--- START ---

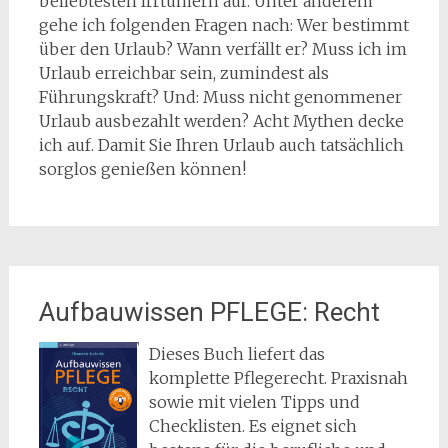
beliebtesten Irrtümern auf. Unter anderem
gehe ich folgenden Fragen nach: Wer bestimmt
über den Urlaub? Wann verfällt er? Muss ich im
Urlaub erreichbar sein, zumindest als
Führungskraft? Und: Muss nicht genommener
Urlaub ausbezahlt werden? Acht Mythen decke
ich auf. Damit Sie Ihren Urlaub auch tatsächlich
sorglos genießen können!
Aufbauwissen PFLEGE: Recht
Dieses Buch liefert das
komplette Pflegerecht. Praxisnah
sowie mit vielen Tipps und
Checklisten. Es eignet sich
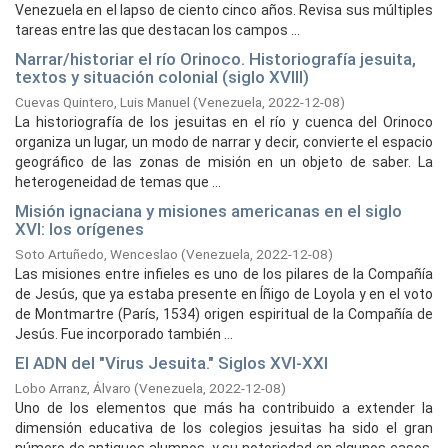
Venezuela en el lapso de ciento cinco años. Revisa sus múltiples
tareas entre las que destacan los campos ...
Narrar/historiar el río Orinoco. Historiografía jesuita,
textos y situación colonial (siglo XVIII)
Cuevas Quintero, Luis Manuel
(
Venezuela,
2022-12-08
)
La historiografía de los jesuitas en el río y cuenca del Orinoco
organiza un lugar, un modo de narrar y decir, convierte el espacio
geográfico de las zonas de misión en un objeto de saber. La
heterogeneidad de temas que ...
Misión ignaciana y misiones americanas en el siglo
XVI: los orígenes
Soto Artuñedo, Wenceslao
(
Venezuela,
2022-12-08
)
Las misiones entre infieles es uno de los pilares de la Compañía
de Jesús, que ya estaba presente en Íñigo de Loyola y en el voto
de Montmartre (París, 1534) origen espiritual de la Compañía de
Jesús. Fue incorporado también ...
El ADN del "Virus Jesuita." Siglos XVI-XXI
Lobo Arranz, Álvaro
(
Venezuela,
2022-12-08
)
Uno de los elementos que más ha contribuido a extender la
dimensión educativa de los colegios jesuitas ha sido el gran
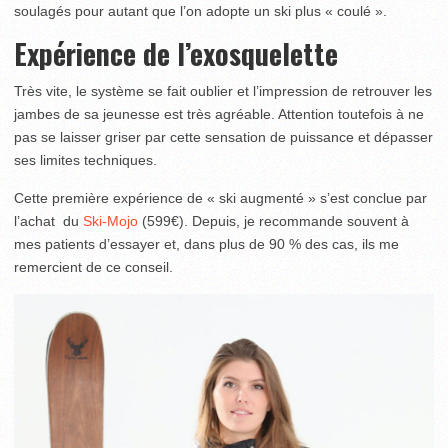
soulagés pour autant que l’on adopte un ski plus « coulé ».
Expérience de l’exosquelette
Très vite, le système se fait oublier et l’impression de retrouver les
jambes de sa jeunesse est très agréable. Attention toutefois à ne
pas se laisser griser par cette sensation de puissance et dépasser
ses limites techniques.
Cette première expérience de « ski augmenté » s’est conclue par
l’achat du
Ski-Mojo
(599€). Depuis, je recommande souvent à
mes patients d’essayer et, dans plus de 90 % des cas, ils me
remercient de ce conseil.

--- END ---

Every line from the one with "jambes de sa" to the end of the records above should be returned exactly, and no other lines.

jambes de sa jeunesse est très agréable. Attention toutefois à ne
pas se laisser griser par cette sensation de puissance et dépasser
ses limites techniques.
Cette première expérience de « ski augmenté » s’est conclue par
l’achat du
Ski-Mojo
(599€). Depuis, je recommande souvent à
mes patients d’essayer et, dans plus de 90 % des cas, ils me
remercient de ce conseil.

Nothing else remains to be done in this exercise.